Database Design: Gathering Data

WARNING!!! You can easily spend too much time gathering data. Problem-solving should involve 3 stages of almost equal duration:

· Problem definition: If you think it through carefully first, you can save yourself a lot of time later in rework.

· Data gathering: The point of this section.

· Data analysis: The job isn’t finished until the paperwork is done. Make sure to budget time for it.

Types of Data/Measurement

· Sources of data: Choosing a source for your data will depend on the tradeoff between resources on hand (cost, but also human resources) and the potential bias which could be introduced. Most commonly, you will use secondary data whenever it is available. These are data which have already been gathered (whether inside your agency, such as building permit records, or externally, such as census data). The alternative is to gather the data yourself (“primary data”). This is almost always more expensive, but the results are also almost always more tailored to the question you are asking. Primary data may be obtained from surveys & questionnaires, interviews, or direct inspection.

· Recording data: Measurement creates equivalence among objects of diverse origins—it is a form of standardization. It both hides and highlights reality. The process of measurement involves assigning a number to objects according to some rule (this rule should be recorded in your data dictionary!). It simultaneously determines both the amount and what it is an amount of—what is measured and how it is measured are determined jointly. This is another way of thinking about the issue of “operational definition.”

· Scales of measurement: All measurement falls into one of four categories.

1. Nominal scale: Measures represent membership in mutually exclusive categories. No order is implied between the categories. For example, “1” for Female, “2” for Male.

2. Ordinal scale: Measure represents rank ordering of items. Numbers represent higher or lower, but no expectations about the interval between the numbers. For example, an preference ranking for political candidates where “1” represents most preferred, “2” next most, etc. (Note that, for one person, “1” & “2” might be almost a tie, while for another “2” may be some distance from “1,” almost tied with “3.” This can generate some interesting results when there are three candidates and none achieve a clear majority—as has been described by Kenneth Arrow and is called “Arrow’s Paradox.”)

=-=-=-=-=

• [Task list]
- 1) List the three stages of problem-solving that the text on gathering data names.
- 2) Revise the text on gathering data from "WARNING!!! You can" up to and including "of this section.", putting "length" in place of "duration".

=-=-=-=-=

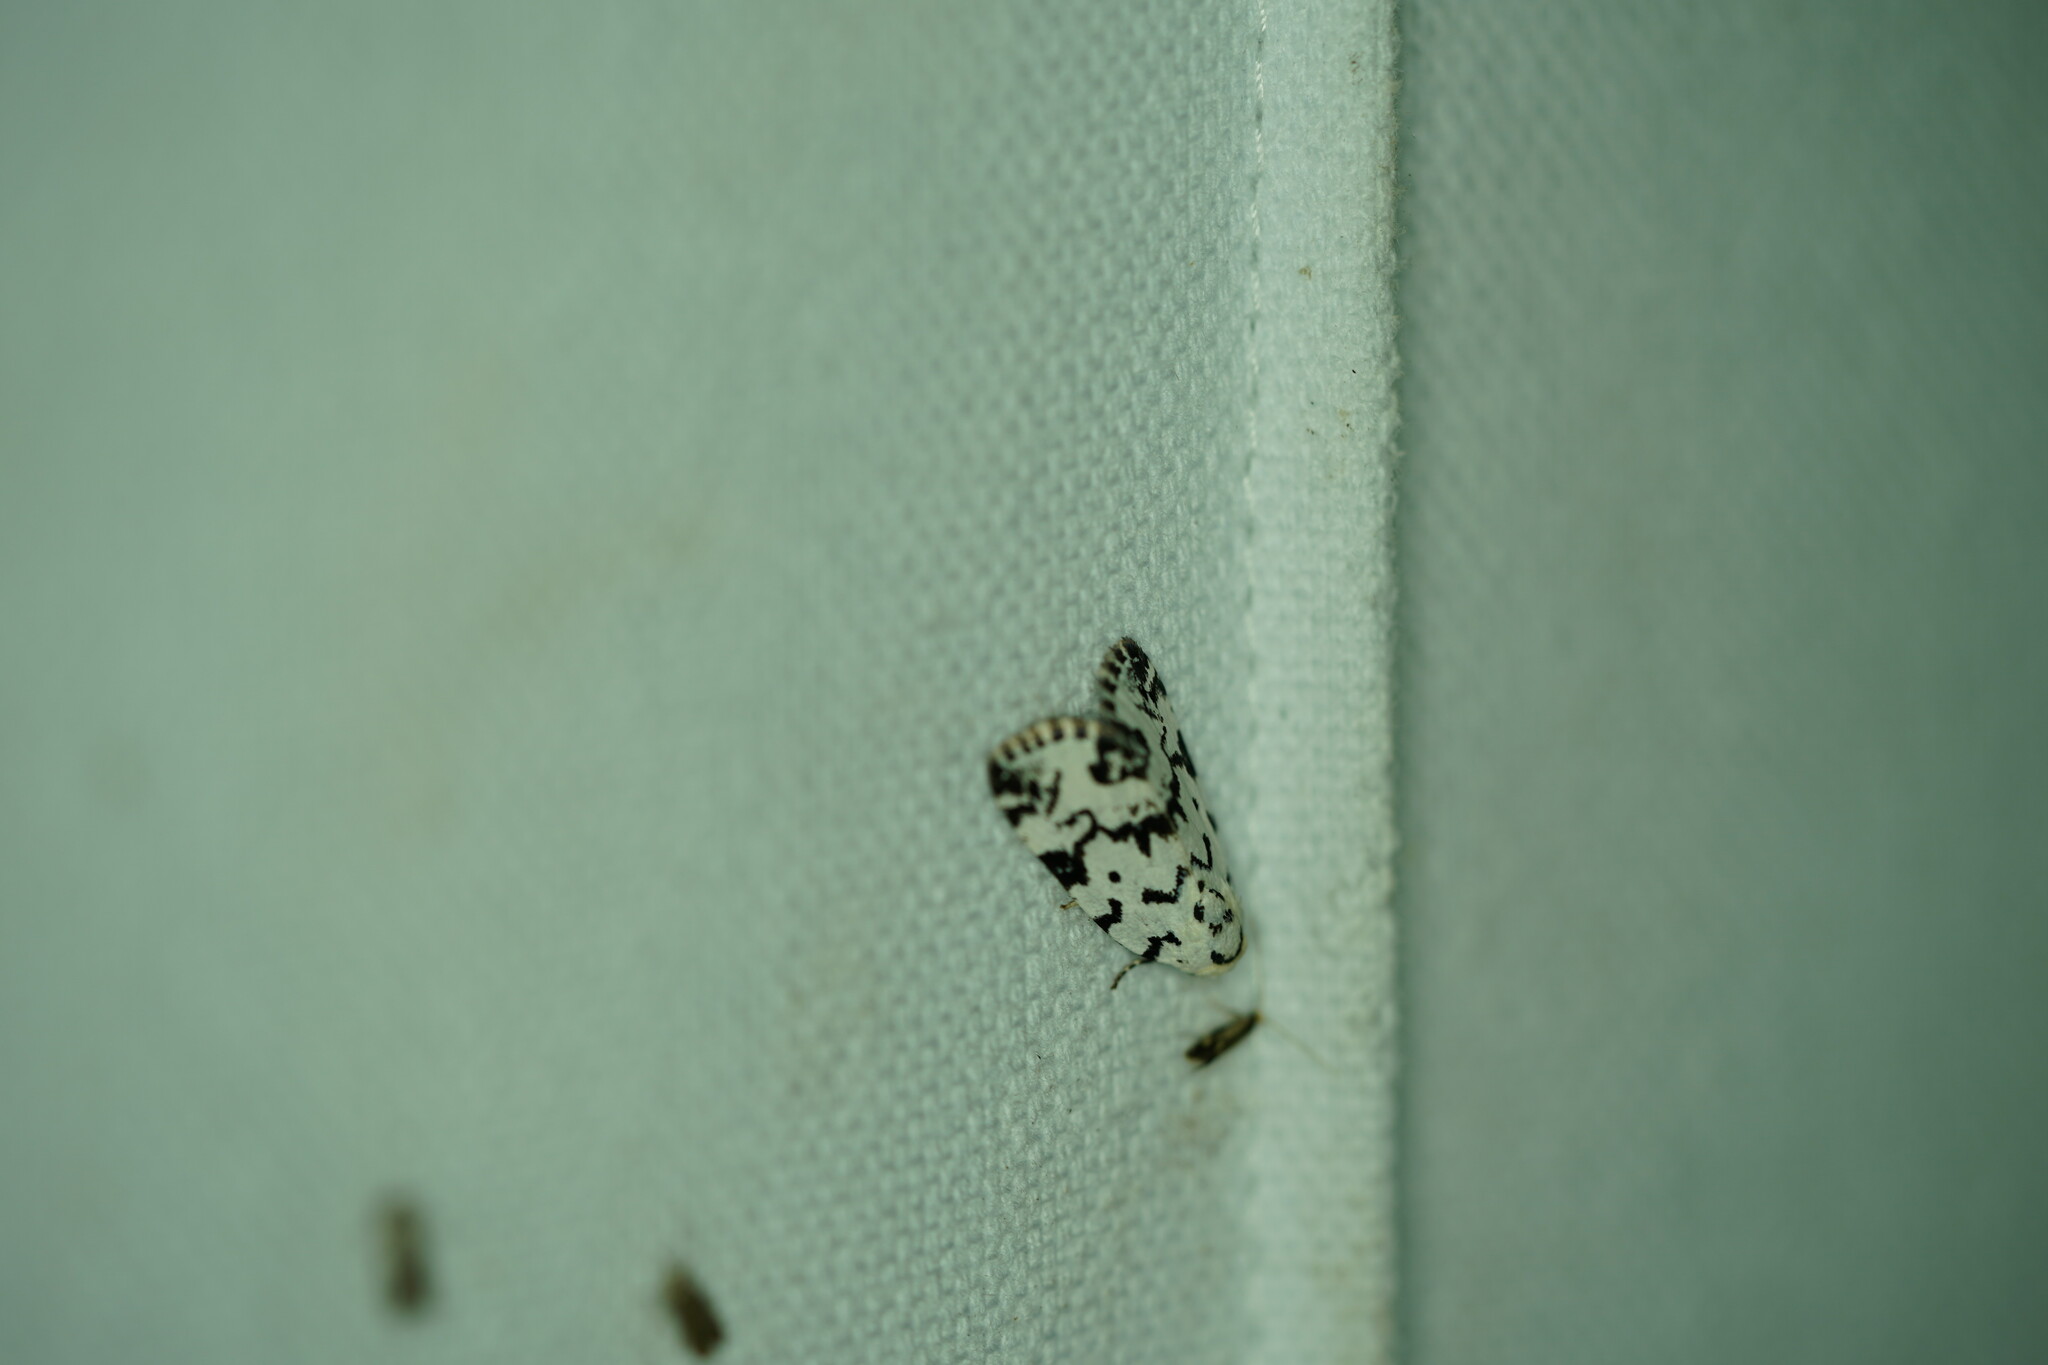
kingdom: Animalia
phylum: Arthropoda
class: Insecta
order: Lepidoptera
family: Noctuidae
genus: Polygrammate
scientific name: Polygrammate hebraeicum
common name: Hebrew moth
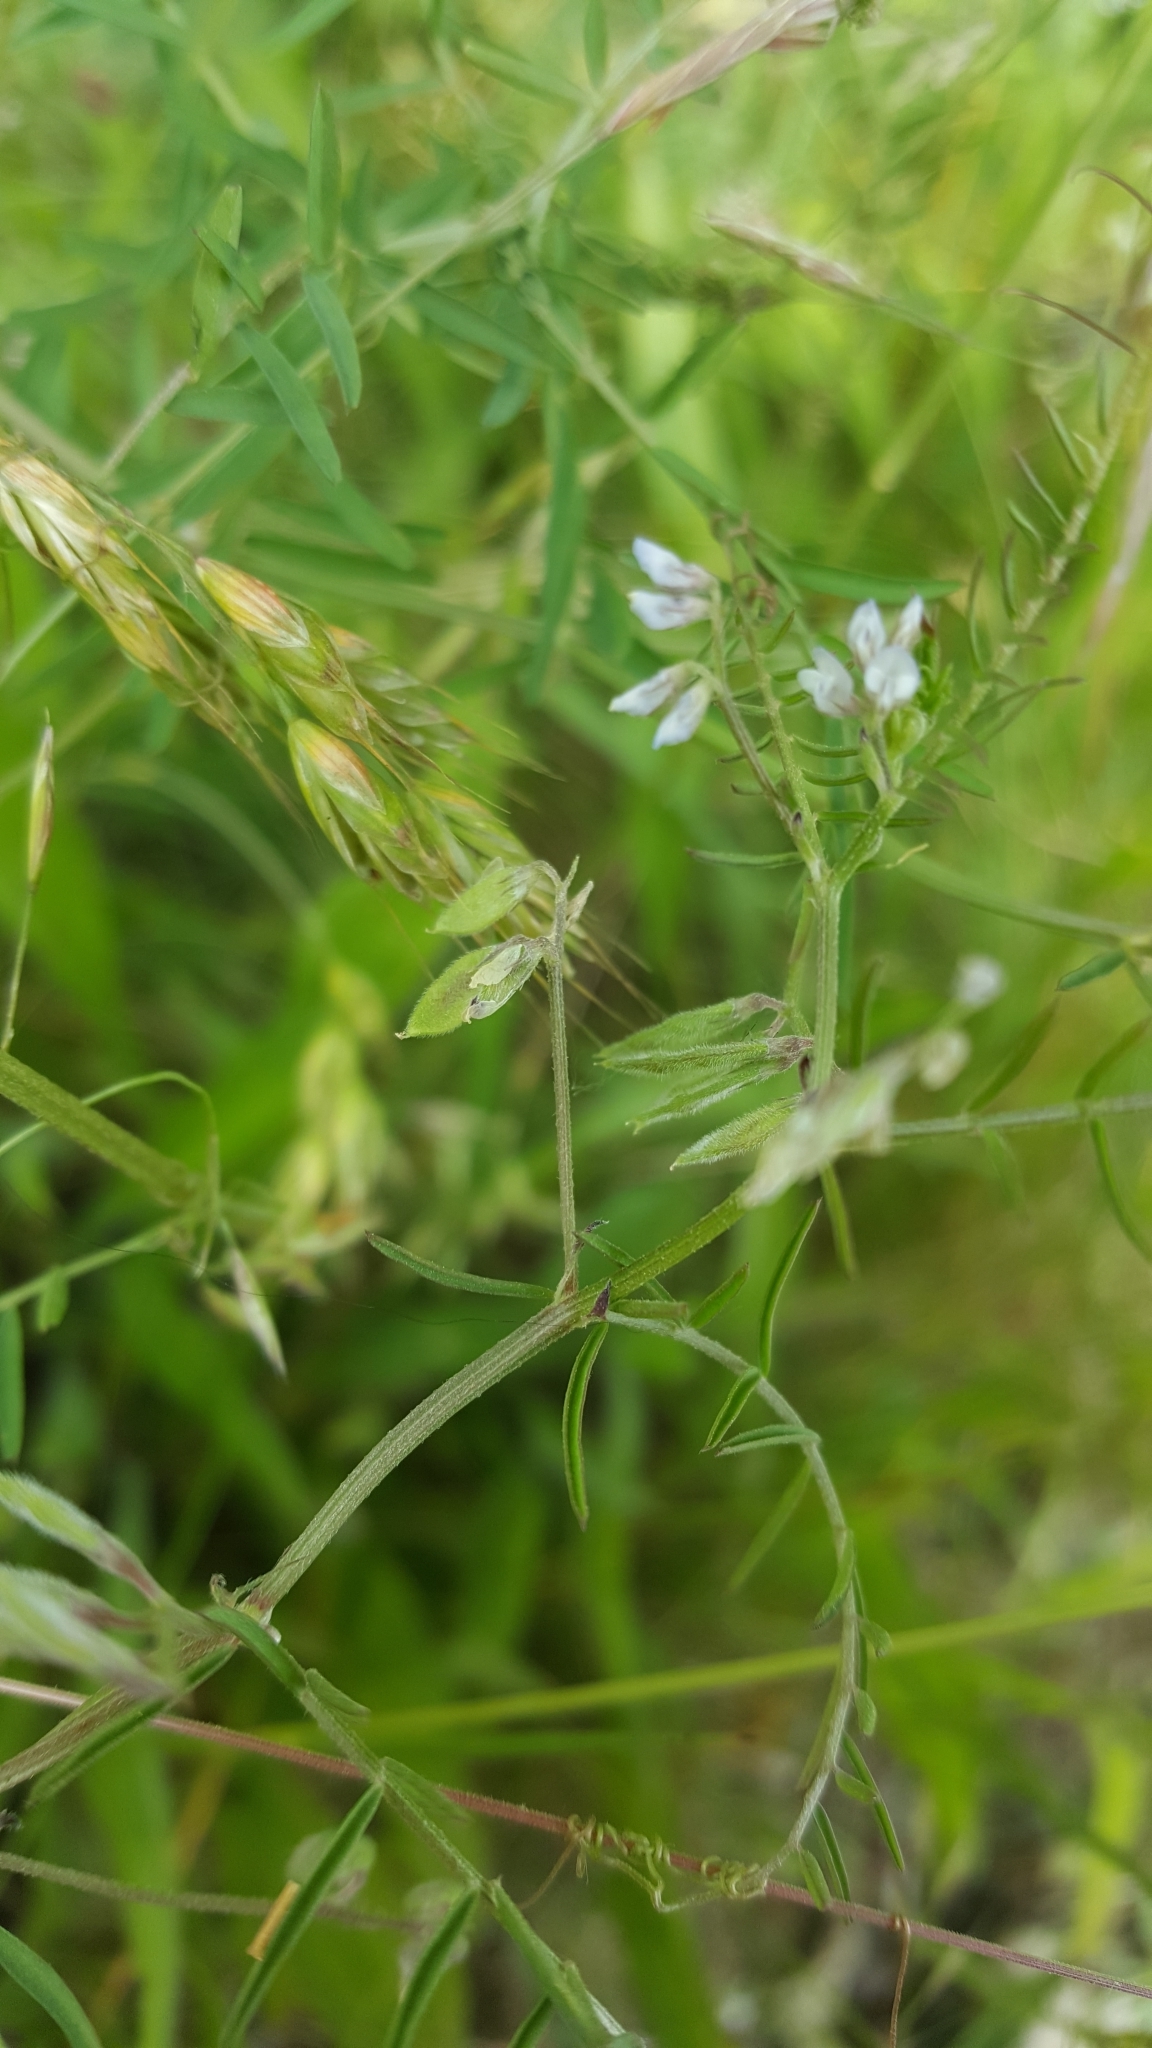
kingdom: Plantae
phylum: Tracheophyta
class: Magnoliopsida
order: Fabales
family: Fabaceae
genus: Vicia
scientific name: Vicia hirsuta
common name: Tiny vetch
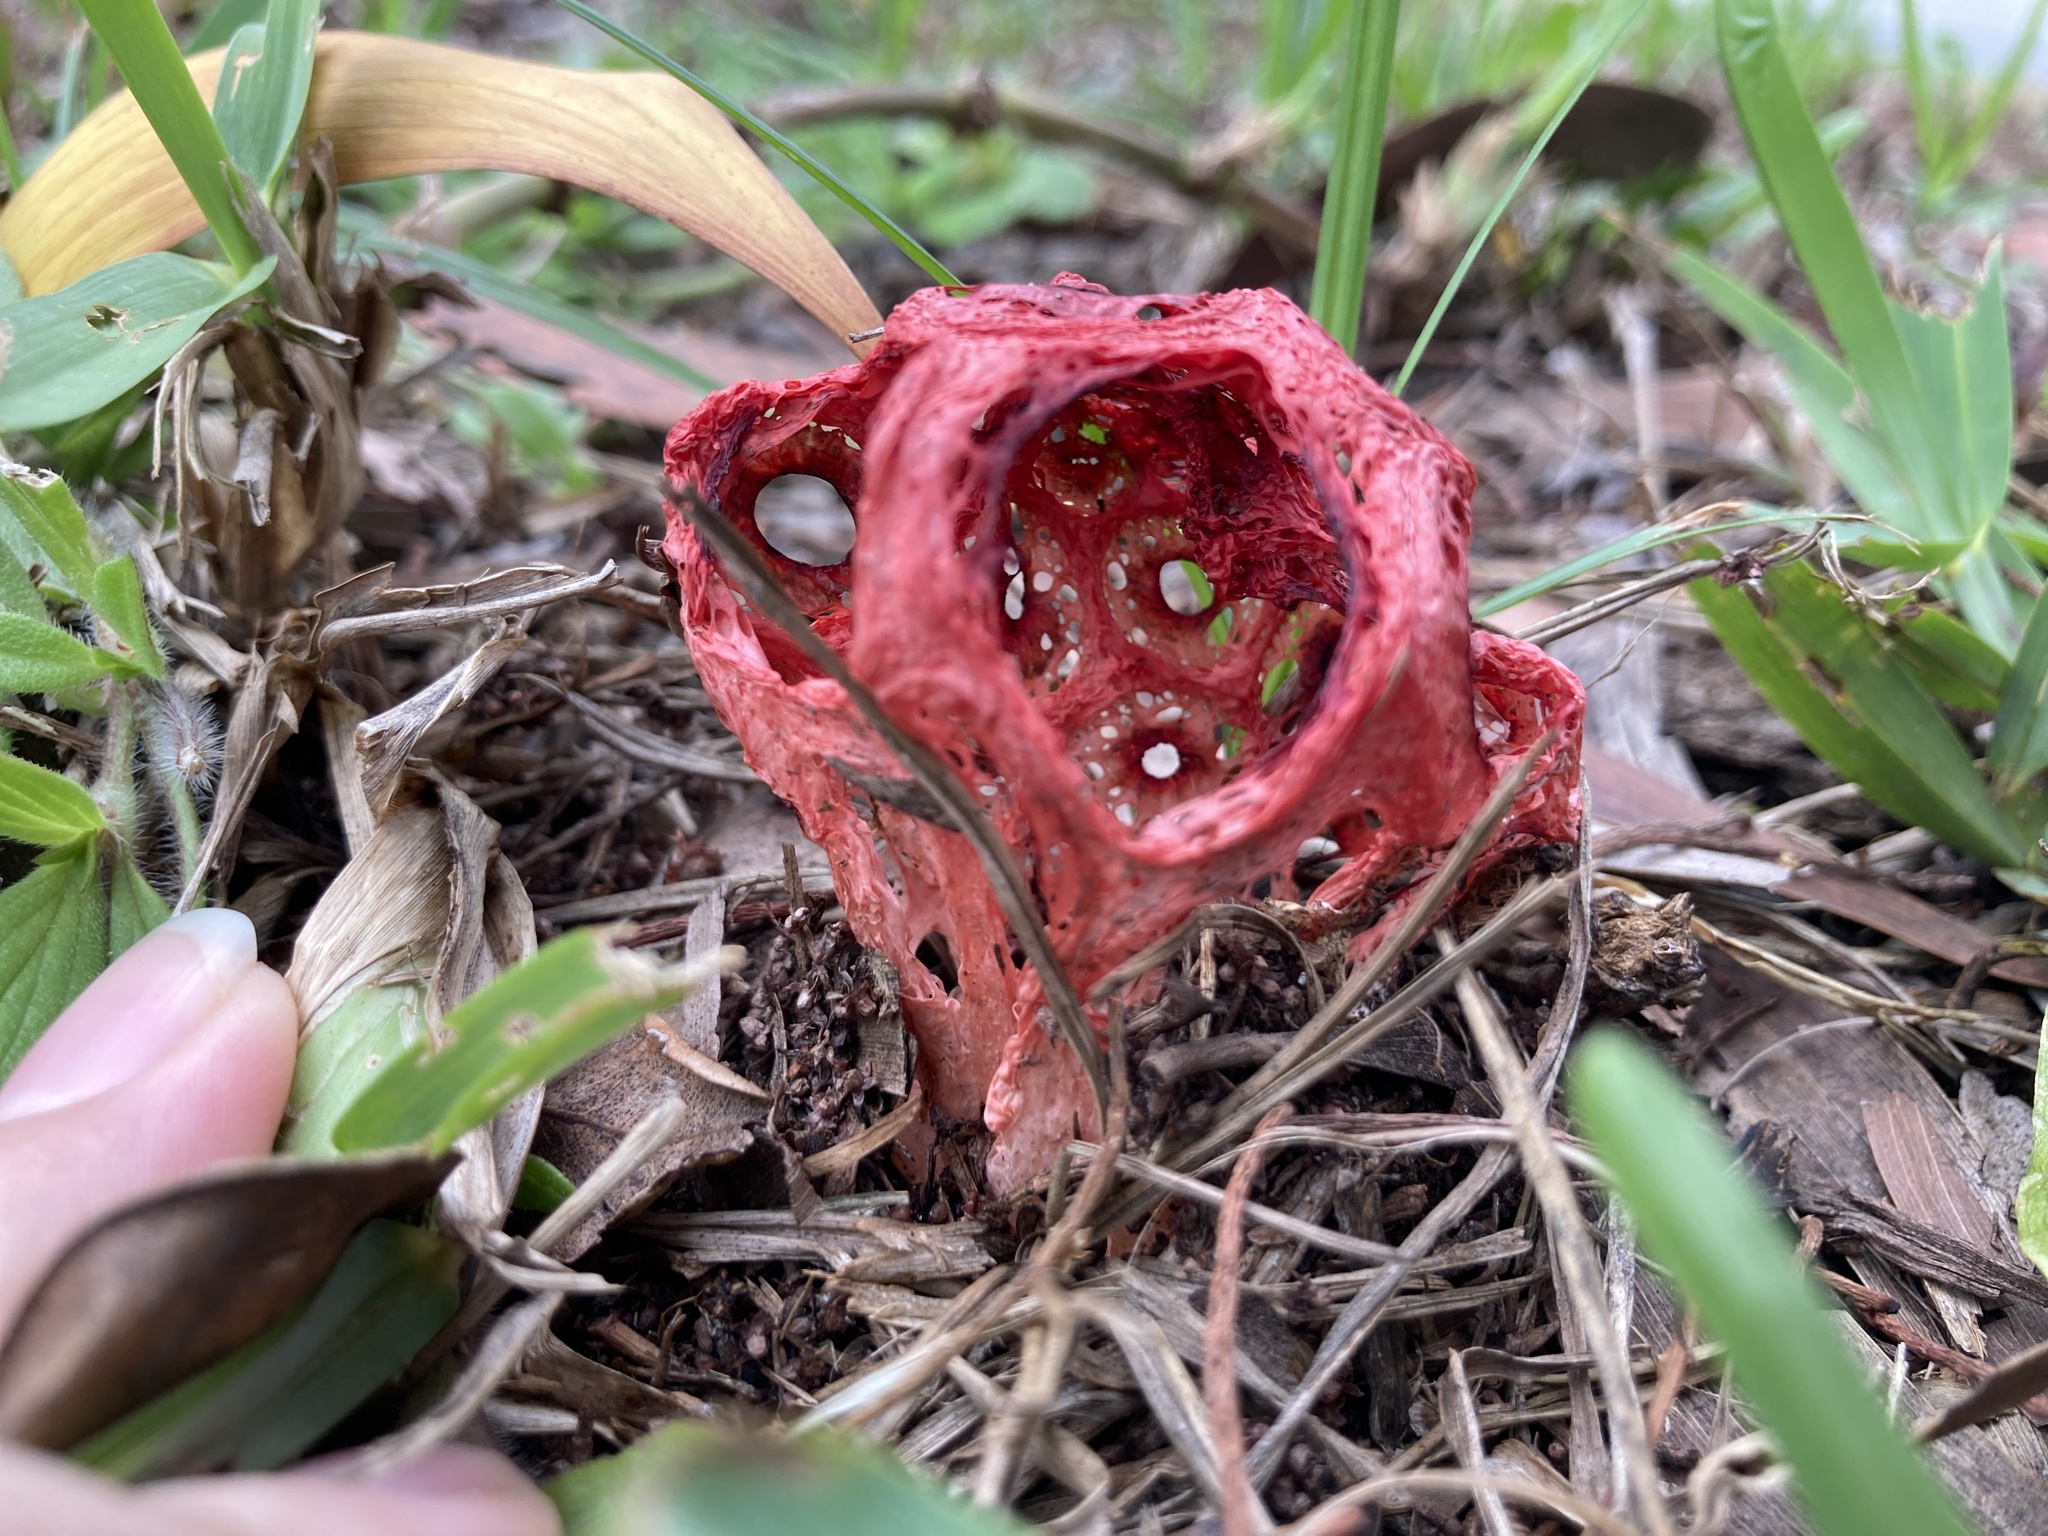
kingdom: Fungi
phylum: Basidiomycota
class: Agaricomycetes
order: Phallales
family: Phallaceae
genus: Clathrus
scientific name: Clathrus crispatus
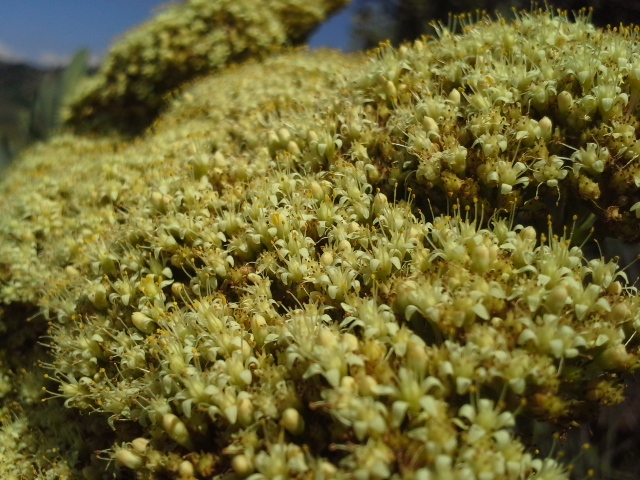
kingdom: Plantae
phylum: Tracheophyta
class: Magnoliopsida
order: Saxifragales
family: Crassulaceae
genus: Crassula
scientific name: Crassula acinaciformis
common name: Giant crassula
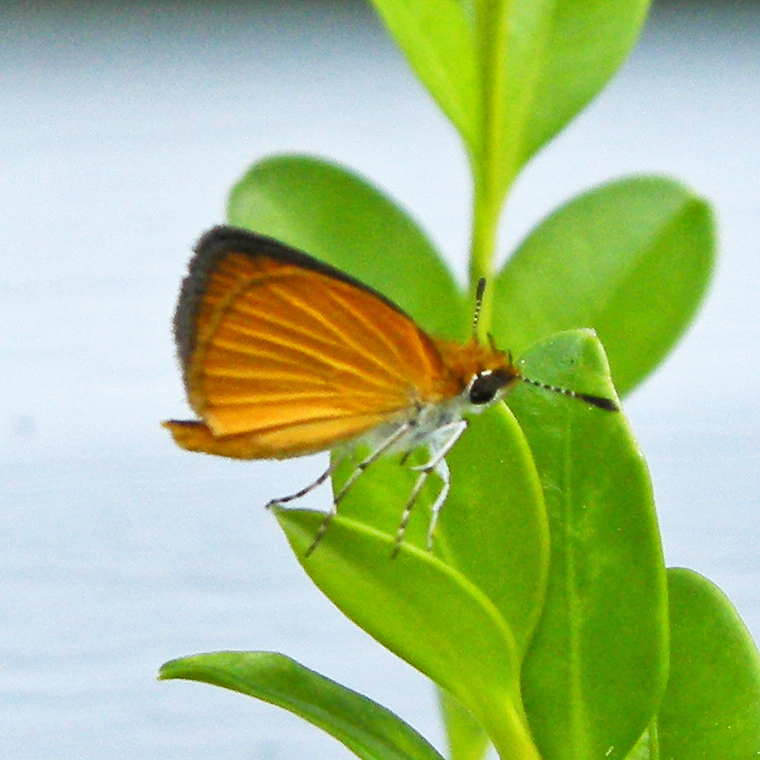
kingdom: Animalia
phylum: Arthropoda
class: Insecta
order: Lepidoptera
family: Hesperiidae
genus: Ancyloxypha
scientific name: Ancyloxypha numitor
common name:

=-=-=-=-=

• [Answers to the exercises]
- 1) Problem definition, data gathering, and data analysis.

- 2)
WARNING!!! You can easily spend too much time gathering data. Problem-solving should involve 3 stages of almost equal length:

· Problem definition: If you think it through carefully first, you can save yourself a lot of time later in rework.

· Data gathering: The point of this section.